Put the chassis back into the cabinet, secured it, powered back up to give a listen. Reverb leakage gone. Yes, I could have just tightened up the hardware upon finding it, and shorten the overall task, but what's the fun in that. With 38 relatively new Fender Twins and Deluxe Reverbs in our rental inventory at the moment (not counting the rest that have more age on them), it's things like this, along with the turn-on thumps that now have a viable reduction fix that can keep me working thru the lean times at the end of the year.

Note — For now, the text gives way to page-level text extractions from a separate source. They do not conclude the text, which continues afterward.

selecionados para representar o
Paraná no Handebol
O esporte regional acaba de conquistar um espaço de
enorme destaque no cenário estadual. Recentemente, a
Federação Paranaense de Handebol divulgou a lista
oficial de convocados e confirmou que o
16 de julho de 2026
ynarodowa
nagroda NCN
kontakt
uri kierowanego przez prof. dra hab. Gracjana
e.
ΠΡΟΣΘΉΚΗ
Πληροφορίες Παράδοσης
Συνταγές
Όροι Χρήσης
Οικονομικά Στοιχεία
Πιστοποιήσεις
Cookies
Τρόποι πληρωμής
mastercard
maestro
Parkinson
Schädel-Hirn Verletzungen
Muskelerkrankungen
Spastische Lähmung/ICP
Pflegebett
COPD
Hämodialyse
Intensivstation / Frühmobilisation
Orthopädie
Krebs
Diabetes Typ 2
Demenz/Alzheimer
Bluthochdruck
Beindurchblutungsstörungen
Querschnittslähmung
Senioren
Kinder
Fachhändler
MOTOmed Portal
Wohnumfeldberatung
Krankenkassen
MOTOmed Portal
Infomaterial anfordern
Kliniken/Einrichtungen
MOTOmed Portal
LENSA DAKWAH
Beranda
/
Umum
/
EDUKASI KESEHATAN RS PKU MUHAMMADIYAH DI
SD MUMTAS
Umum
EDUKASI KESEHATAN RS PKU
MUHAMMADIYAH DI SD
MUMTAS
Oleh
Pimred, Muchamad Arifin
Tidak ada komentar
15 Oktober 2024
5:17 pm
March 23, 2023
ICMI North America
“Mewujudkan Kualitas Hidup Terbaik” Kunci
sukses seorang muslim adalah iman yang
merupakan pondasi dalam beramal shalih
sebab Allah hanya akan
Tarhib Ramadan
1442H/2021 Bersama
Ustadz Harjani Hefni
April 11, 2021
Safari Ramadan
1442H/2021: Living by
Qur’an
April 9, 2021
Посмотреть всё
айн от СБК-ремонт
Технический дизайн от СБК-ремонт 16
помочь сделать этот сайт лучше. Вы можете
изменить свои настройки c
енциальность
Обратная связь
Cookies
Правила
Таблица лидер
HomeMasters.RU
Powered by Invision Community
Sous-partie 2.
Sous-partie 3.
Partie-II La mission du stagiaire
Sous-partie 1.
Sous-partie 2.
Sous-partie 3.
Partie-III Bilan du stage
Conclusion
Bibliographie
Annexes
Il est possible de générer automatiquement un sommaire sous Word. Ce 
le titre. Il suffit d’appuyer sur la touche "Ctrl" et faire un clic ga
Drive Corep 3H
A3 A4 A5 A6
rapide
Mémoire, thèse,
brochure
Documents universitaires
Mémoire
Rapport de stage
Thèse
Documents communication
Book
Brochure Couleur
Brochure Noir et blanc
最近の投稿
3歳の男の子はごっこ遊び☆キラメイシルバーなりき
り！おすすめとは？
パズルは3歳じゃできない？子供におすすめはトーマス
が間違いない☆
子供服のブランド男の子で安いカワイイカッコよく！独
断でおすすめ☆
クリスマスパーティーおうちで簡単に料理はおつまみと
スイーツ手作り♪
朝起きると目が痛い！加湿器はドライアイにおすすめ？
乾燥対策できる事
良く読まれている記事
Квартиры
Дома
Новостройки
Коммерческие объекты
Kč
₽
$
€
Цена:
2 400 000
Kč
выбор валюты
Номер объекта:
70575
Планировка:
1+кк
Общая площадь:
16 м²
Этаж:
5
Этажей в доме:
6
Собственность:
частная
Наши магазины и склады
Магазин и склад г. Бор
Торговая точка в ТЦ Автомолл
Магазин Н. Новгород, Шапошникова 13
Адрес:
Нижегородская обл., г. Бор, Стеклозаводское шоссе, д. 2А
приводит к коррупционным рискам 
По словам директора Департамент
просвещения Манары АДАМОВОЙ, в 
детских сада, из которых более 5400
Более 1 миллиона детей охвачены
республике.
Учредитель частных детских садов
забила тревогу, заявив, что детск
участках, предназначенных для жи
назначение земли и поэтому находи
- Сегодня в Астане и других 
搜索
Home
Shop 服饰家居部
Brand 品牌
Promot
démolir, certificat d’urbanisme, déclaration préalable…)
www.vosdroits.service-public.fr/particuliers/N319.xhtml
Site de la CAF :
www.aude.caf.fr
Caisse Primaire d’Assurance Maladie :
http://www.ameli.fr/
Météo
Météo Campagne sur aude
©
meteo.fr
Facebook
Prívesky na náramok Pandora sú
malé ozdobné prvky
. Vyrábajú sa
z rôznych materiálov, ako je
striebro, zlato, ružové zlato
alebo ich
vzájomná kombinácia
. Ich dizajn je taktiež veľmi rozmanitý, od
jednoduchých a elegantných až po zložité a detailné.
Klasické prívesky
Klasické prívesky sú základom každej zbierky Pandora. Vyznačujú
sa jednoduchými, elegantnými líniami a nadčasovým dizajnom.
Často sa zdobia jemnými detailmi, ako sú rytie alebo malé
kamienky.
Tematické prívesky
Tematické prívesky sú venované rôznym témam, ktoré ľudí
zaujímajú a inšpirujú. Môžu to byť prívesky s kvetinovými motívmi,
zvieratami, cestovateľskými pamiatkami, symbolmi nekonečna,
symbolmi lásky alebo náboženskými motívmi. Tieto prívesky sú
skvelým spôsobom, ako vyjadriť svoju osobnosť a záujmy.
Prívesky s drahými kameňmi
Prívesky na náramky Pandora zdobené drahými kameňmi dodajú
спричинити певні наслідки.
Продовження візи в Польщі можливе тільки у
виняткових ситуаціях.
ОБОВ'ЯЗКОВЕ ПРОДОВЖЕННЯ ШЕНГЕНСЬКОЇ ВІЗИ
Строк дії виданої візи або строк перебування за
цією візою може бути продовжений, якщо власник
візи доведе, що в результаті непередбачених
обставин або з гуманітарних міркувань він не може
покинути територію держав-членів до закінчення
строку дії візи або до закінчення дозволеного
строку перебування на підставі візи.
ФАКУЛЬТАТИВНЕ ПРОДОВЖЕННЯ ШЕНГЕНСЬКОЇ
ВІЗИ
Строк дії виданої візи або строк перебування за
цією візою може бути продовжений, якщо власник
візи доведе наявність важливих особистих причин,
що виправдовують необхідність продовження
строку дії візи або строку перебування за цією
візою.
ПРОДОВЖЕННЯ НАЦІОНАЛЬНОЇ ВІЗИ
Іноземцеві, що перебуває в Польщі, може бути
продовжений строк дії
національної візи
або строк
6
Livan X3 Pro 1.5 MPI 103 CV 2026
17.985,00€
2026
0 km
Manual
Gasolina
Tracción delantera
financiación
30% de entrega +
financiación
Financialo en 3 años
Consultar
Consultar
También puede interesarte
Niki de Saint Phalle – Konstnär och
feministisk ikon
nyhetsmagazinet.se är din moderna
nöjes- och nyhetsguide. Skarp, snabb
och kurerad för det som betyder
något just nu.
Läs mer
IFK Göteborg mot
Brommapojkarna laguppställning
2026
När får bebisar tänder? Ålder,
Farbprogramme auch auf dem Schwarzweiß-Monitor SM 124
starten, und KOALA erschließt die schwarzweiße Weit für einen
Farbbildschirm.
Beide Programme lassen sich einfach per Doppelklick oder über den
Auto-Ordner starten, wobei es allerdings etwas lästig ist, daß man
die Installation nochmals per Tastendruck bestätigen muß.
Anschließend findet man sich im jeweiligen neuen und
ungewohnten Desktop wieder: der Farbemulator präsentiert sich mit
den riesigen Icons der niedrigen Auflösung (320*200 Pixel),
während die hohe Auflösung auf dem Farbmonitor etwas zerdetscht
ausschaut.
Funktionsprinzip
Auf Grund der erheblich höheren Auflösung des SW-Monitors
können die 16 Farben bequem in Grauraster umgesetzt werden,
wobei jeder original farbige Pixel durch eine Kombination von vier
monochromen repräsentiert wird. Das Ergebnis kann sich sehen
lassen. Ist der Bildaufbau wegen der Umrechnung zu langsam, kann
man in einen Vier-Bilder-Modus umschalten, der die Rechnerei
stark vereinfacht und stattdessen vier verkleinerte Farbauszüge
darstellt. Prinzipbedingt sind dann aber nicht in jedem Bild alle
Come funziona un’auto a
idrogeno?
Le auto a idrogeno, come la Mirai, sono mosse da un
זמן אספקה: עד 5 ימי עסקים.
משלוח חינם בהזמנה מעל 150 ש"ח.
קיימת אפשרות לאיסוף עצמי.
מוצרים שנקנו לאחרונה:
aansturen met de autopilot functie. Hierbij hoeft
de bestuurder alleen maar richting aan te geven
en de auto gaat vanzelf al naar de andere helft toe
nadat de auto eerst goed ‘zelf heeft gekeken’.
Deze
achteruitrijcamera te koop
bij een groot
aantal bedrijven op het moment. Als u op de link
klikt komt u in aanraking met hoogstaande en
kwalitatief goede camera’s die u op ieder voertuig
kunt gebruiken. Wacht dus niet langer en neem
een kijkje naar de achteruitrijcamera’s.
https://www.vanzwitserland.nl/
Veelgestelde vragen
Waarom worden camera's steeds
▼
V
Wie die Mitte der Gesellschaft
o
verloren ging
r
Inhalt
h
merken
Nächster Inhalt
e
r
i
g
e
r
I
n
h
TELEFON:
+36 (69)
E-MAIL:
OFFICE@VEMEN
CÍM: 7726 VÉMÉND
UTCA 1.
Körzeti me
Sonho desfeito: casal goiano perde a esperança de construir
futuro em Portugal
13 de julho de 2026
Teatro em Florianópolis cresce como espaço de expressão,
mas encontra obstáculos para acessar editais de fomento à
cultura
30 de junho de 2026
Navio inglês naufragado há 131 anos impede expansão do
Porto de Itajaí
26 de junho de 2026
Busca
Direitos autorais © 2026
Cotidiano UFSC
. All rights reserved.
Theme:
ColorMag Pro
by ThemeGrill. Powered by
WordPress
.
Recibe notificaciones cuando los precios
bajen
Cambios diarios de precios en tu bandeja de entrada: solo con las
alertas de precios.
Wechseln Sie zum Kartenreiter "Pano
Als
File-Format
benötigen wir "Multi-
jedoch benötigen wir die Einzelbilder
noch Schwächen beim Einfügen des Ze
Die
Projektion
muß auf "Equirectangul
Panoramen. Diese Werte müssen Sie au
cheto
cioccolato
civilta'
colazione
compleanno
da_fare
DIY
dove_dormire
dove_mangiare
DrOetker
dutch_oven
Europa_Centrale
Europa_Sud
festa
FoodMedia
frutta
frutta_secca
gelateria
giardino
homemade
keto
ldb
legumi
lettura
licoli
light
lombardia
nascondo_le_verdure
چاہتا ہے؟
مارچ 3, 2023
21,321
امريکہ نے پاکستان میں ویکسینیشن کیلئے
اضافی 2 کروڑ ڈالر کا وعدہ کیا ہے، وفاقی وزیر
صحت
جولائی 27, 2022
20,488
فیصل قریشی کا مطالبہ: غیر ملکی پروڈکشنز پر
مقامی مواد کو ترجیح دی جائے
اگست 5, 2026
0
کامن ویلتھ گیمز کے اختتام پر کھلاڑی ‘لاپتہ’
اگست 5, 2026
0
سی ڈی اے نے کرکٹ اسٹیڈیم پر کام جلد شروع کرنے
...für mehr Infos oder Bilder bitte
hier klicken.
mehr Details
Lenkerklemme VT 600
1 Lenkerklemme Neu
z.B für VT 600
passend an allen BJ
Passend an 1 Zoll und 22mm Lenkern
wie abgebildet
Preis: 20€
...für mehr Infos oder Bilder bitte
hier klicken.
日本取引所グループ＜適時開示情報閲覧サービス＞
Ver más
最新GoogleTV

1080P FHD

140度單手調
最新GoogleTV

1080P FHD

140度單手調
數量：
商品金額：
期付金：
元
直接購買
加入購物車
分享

So, I verified the condition. It was HF leakage, mostly. So, the chassis had to come out of the cabinet. Risky with current builds due to the poor adhesion of the cabinet roof foil, which the front lip of the chassis does such a great job of grabbing and peeling it back, rolling it up to halt extraction. I always slid in a thin metal plate from back to front with light shining thru the small gap so I can see what danger is lurking from the roof foil.
Got the chassis out, set it into the service cradle, and did an initial inspection, before proceeding to remove the control PCB assy. All looked in order. Removed the set-screw knobs, and proceeded to undo the 11mm hex nuts holding all the pots to the chassis. None were tight. Hmmmm........ Still, moved forward and removed the board, then removed the Reverb pot to look closer. I could have just checked the DCR of the end-resistance while it was soldered into the board, but, it's on the clock, so out it came. 0.71ohms end resistance with the pot racked fully CCW. Typical for mass-production pots like this. But still, I removed the cover, so I could make an attempt to lower it (maybe), with a hit on the swage detail of the pot terminals that mate with the wafer contact ends (done with centerpunch in a vise, and a drive pin on the terminal, quick soft blow of a small hammer, not enough to crack the material). Applied a touch of Caig DeOxit before putting the cover back on. End resistance still 0.71 ohms, which didn't surprise me.
Put the pot back onto the PCB, soldered it into place, cleaned up the flux. Then, looked at the foil pattern for the pot. The top of the pot and wiper traces run next to each other all the way down to the 3rd ribbon cable connector. The bottom of the pot ran next to the wiper, but stopped at the back end of the support bracket tab, and joined the Bass pot's support tab with a jumper. OK, it's as I suspected. The pot is getting grounded to the chassis by the mechanical force of the mounting hardware. Leave the mounting hardware loose, you get random results that keep us repairing gear working. Put the PCB back into the chassis, fumbled with the Bright Switches as usual, then after installing all the washers and mtg nuts, firmly tightened them all down.
Put the chassis back into the cabinet, secured it, powered back up to give a listen. Reverb leakage gone. Yes, I could have just tightened up the hardware upon finding it, and shorten the overall task, but what's the fun in that. With 38 relatively new Fender Twins and Deluxe Reverbs in our rental inventory at the moment (not counting the rest that have more age on them), it's things like this, along with the turn-on thumps that now have a viable reduction fix that can keep me working thru the lean times at the end of the year.